[GIVEN ENTRIES — start]

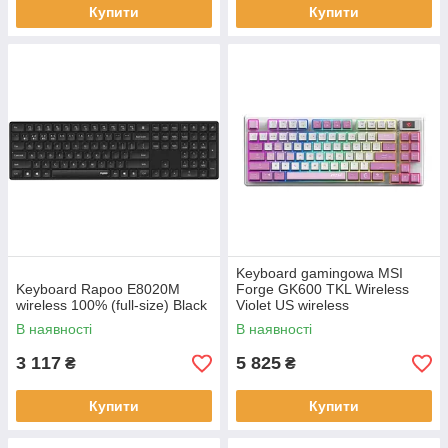
Купити
Купити
Keyboard gamingowa MSI
Keyboard Rapoo E8020M
Forge GK600 TKL Wireless
wireless 100% (full-size) Black
Violet US wireless
mechaniczna backlitetlana
В наявності
В наявності
white and pink
3 117
5 825
₴
₴
Купити
Купити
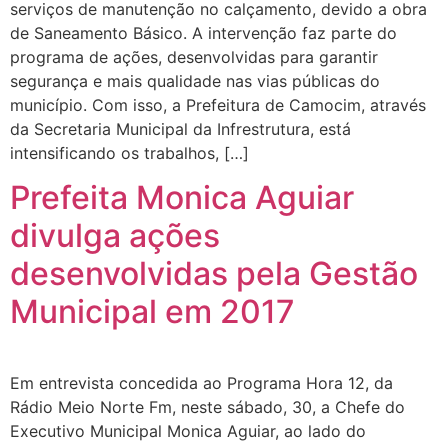
serviços de manutenção no calçamento, devido a obra
de Saneamento Básico. A intervenção faz parte do
programa de ações, desenvolvidas para garantir
segurança e mais qualidade nas vias públicas do
município. Com isso, a Prefeitura de Camocim, através
da Secretaria Municipal da Infrestrutura, está
intensificando os trabalhos, […]
Prefeita Monica Aguiar
divulga ações
desenvolvidas pela Gestão
Municipal em 2017
Em entrevista concedida ao Programa Hora 12, da
Rádio Meio Norte Fm, neste sábado, 30, a Chefe do
Executivo Municipal Monica Aguiar, ao lado do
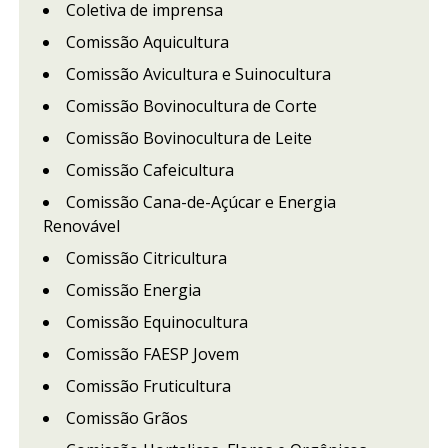
Coletiva de imprensa
Comissão Aquicultura
Comissão Avicultura e Suinocultura
Comissão Bovinocultura de Corte
Comissão Bovinocultura de Leite
Comissão Cafeicultura
Comissão Cana-de-Açúcar e Energia
Renovável
Comissão Citricultura
Comissão Energia
Comissão Equinocultura
Comissão FAESP Jovem
Comissão Fruticultura
Comissão Grãos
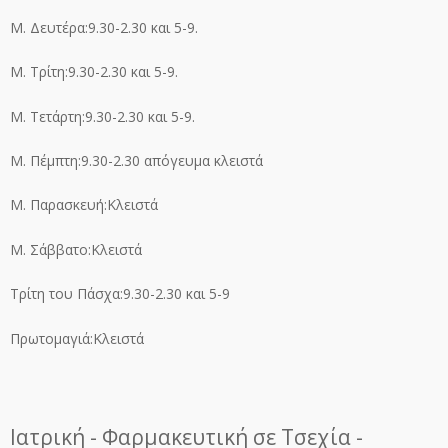
Μ. Δευτέρα:9.30-2.30 και 5-9.
Μ. Τρίτη:9.30-2.30 και 5-9.
Μ. Τετάρτη:9.30-2.30 και 5-9.
Μ. Πέμπτη:9.30-2.30 απόγευμα κλειστά
Μ. Παρασκευή:Κλειστά
Μ. Σάββατο:Κλειστά
Τρίτη του Πάσχα:9.30-2.30 και 5-9
Πρωτομαγιά:Κλειστά
Ιατρική - Φαρμακευτική σε Τσεχία -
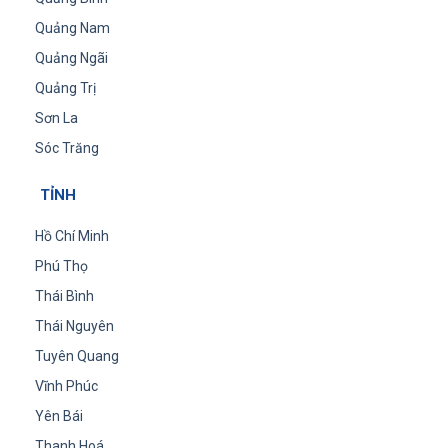
Quảng Nam
Quảng Ngãi
Quảng Trị
Sơn La
Sóc Trăng
TỈNH
Hồ Chí Minh
Phú Thọ
Thái Bình
Thái Nguyên
Tuyên Quang
Vĩnh Phúc
Yên Bái
Thanh Hoá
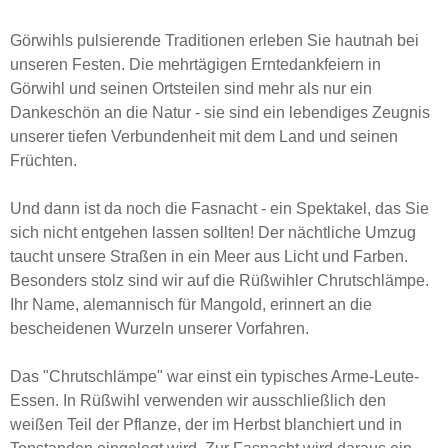
Görwihls pulsierende Traditionen erleben Sie hautnah bei
unseren Festen. Die mehrtägigen Erntedankfeiern in
Görwihl und seinen Ortsteilen sind mehr als nur ein
Dankeschön an die Natur - sie sind ein lebendiges Zeugnis
unserer tiefen Verbundenheit mit dem Land und seinen
Früchten.
Und dann ist da noch die Fasnacht - ein Spektakel, das Sie
sich nicht entgehen lassen sollten! Der nächtliche Umzug
taucht unsere Straßen in ein Meer aus Licht und Farben.
Besonders stolz sind wir auf die Rüßwihler Chrutschlämpe.
Ihr Name, alemannisch für Mangold, erinnert an die
bescheidenen Wurzeln unserer Vorfahren.
Das "Chrutschlämpe" war einst ein typisches Arme-Leute-
Essen. In Rüßwihl verwenden wir ausschließlich den
weißen Teil der Pflanze, der im Herbst blanchiert und in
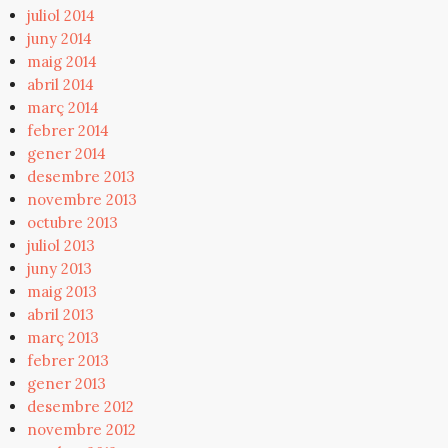
juliol 2014
juny 2014
maig 2014
abril 2014
març 2014
febrer 2014
gener 2014
desembre 2013
novembre 2013
octubre 2013
juliol 2013
juny 2013
maig 2013
abril 2013
març 2013
febrer 2013
gener 2013
desembre 2012
novembre 2012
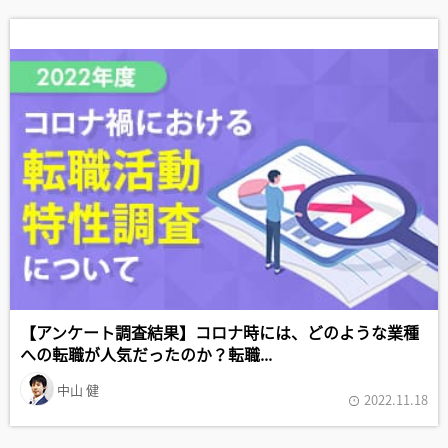
調査結果
【アンケート調査結果】コロナ時には、どのような業種
への転職が人気だったのか？転職...
中山 健
2022.11.18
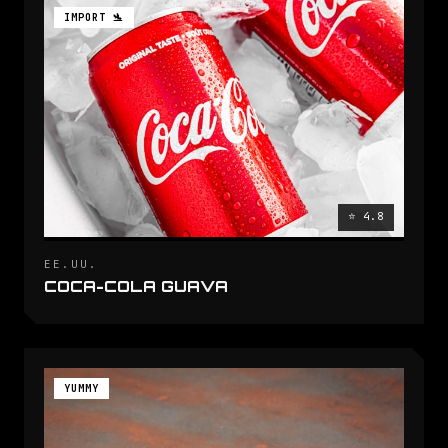
IMPORT 🛬
⭐ 4.8
EE.UU.
COCA-COLA GUAVA
YUMMY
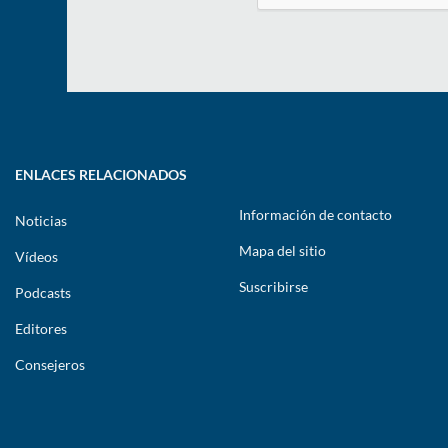
ENLACES RELACIONADOS
Información de contacto
Noticias
Mapa del sitio
Vídeos
Suscribirse
Podcasts
Editores
Consejeros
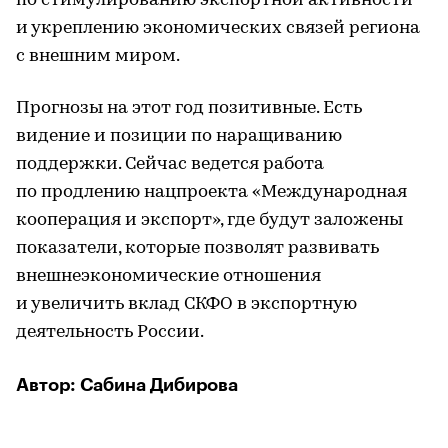
по стимулированию экспортной активности
и укреплению экономических связей региона
с внешним миром.
Прогнозы на этот год позитивные. Есть
видение и позиции по наращиванию
поддержки. Сейчас ведется работа
по продлению нацпроекта «Международная
кооперация и экспорт», где будут заложены
показатели, которые позволят развивать
внешнеэкономические отношения
и увеличить вклад СКФО в экспортную
деятельность России.
Автор: Сабина Дибирова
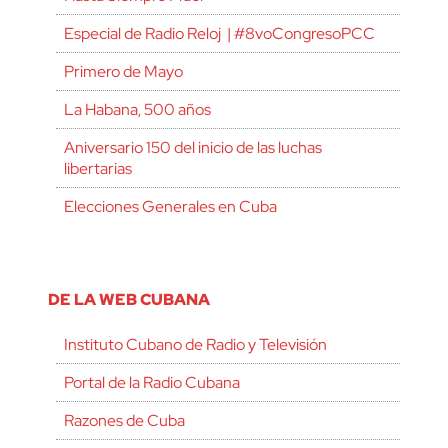
Especial de Radio Reloj | #8voCongresoPCC
Primero de Mayo
La Habana, 500 años
Aniversario 150 del inicio de las luchas
libertarias
Elecciones Generales en Cuba
DE LA WEB CUBANA
Instituto Cubano de Radio y Televisión
Portal de la Radio Cubana
Razones de Cuba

[GIVEN ENTRIES — finish]

[WORK TO BE COMPLETED] Please render the lines above as a JSON list of strings, with one string for each line and any blank lines skipped. Leave the pictures out of the answer.

[SOLUTION BELOW]
[
  "Купити",
  "Купити",
  "Keyboard gamingowa MSI",
  "Keyboard Rapoo E8020M",
  "Forge GK600 TKL Wireless",
  "wireless 100% (full-size) Black",
  "Violet US wireless",
  "mechaniczna backlitetlana",
  "В наявності",
  "В наявності",
  "white and pink",
  "3 117",
  "5 825",
  "₴",
  "₴",
  "Купити",
  "Купити",
  "serviços de manutenção no calçamento, devido a obra",
  "de Saneamento Básico. A intervenção faz parte do",
  "programa de ações, desenvolvidas para garantir",
  "segurança e mais qualidade nas vias públicas do",
  "município. Com isso, a Prefeitura de Camocim, através",
  "da Secretaria Municipal da Infrestrutura, está",
  "intensificando os trabalhos, […]",
  "Prefeita Monica Aguiar",
  "divulga ações",
  "desenvolvidas pela Gestão",
  "Municipal em 2017",
  "Em entrevista concedida ao Programa Hora 12, da",
  "Rádio Meio Norte Fm, neste sábado, 30, a Chefe do",
  "Executivo Municipal Monica Aguiar, ao lado do",
  "Coletiva de imprensa",
  "Comissão Aquicultura",
  "Comissão Avicultura e Suinocultura",
  "Comissão Bovinocultura de Corte",
  "Comissão Bovinocultura de Leite",
  "Comissão Cafeicultura",
  "Comissão Cana-de-Açúcar e Energia",
  "Renovável",
  "Comissão Citricultura",
  "Comissão Energia",
  "Comissão Equinocultura",
  "Comissão FAESP Jovem",
  "Comissão Fruticultura",
  "Comissão Grãos",
  "Μ. Δευτέρα:9.30-2.30 και 5-9.",
  "Μ. Τρίτη:9.30-2.30 και 5-9.",
  "Μ. Τετάρτη:9.30-2.30 και 5-9.",
  "Μ. Πέμπτη:9.30-2.30 απόγευμα κλειστά",
  "Μ. Παρασκευή:Κλειστά",
  "Μ. Σάββατο:Κλειστά",
  "Τρίτη του Πάσχα:9.30-2.30 και 5-9",
  "Πρωτομαγιά:Κλειστά",
  "Ιατρική - Φαρμακευτική σε Τσεχία -",
  "Quảng Nam",
  "Quảng Ngãi",
  "Quảng Trị",
  "Sơn La",
  "Sóc Trăng",
  "TỈNH",
  "Hồ Chí Minh",
  "Phú Thọ",
  "Thái Bình",
  "Thái Nguyên",
  "Tuyên Quang",
  "Vĩnh Phúc",
  "Yên Bái",
  "Thanh Hoá",
  "Görwihls pulsierende Traditionen erleben Sie hautnah bei",
  "unseren Festen. Die mehrtägigen Erntedankfeiern in",
  "Görwihl und seinen Ortsteilen sind mehr als nur ein",
  "Dankeschön an die Natur - sie sind ein lebendiges Zeugnis",
  "unserer tiefen Verbundenheit mit dem Land und seinen",
  "Früchten.",
  "Und dann ist da noch die Fasnacht - ein Spektakel, das Sie",
  "sich nicht entgehen lassen sollten! Der nächtliche Umzug",
  "taucht unsere Straßen in ein Meer aus Licht und Farben.",
  "Besonders stolz sind wir auf die Rüßwihler Chrutschlämpe.",
  "Ihr Name, alemannisch für Mangold, erinnert an die",
  "bescheidenen Wurzeln unserer Vorfahren.",
  "Das \"Chrutschlämpe\" war einst ein typisches Arme-Leute-",
  "Essen. In Rüßwihl verwenden wir ausschließlich den",
  "weißen Teil der Pflanze, der im Herbst blanchiert und in",
  "juliol 2014",
  "juny 2014",
  "maig 2014",
  "abril 2014",
  "març 2014",
  "febrer 2014",
  "gener 2014",
  "desembre 2013",
  "novembre 2013",
  "octubre 2013",
  "juliol 2013",
  "juny 2013",
  "maig 2013",
  "abril 2013",
  "març 2013",
  "febrer 2013",
  "gener 2013",
  "desembre 2012",
  "novembre 2012",
  "調査結果",
  "【アンケート調査結果】コロナ時には、どのような業種",
  "への転職が人気だったのか？転職...",
  "中山 健",
  "2022.11.18",
  "IMPORT 🛬",
  "⭐ 4.8",
  "EE.UU.",
  "COCA-COLA GUAVA",
  "YUMMY",
  "ENLACES RELACIONADOS",
  "Información de contacto",
  "Noticias",
  "Mapa del sitio",
  "Vídeos",
  "Suscribirse",
  "Podcasts",
  "Editores",
  "Consejeros",
  "по стимулированию экспортной активности",
  "и укреплению экономических связей региона",
  "с внешним миром.",
  "Прогнозы на этот год позитивные. Есть",
  "видение и позиции по наращиванию",
  "поддержки. Сейчас ведется работа",
  "по продлению нацпроекта «Международная",
  "кооперация и экспорт», где будут заложены",
  "показатели, которые позволят развивать",
  "внешнеэкономические отношения",
  "и увеличить вклад СКФО в экспортную",
  "деятельность России.",
  "Автор: Сабина Дибирова",
  "Especial de Radio Reloj | #8voCongresoPCC",
  "Primero de Mayo",
  "La Habana, 500 años",
  "Aniversario 150 del inicio de las luchas",
  "libertarias",
  "Elecciones Generales en Cuba",
  "DE LA WEB CUBANA",
  "Instituto Cubano de Radio y Televisión",
  "Portal de la Radio Cubana",
  "Razones de Cuba"
]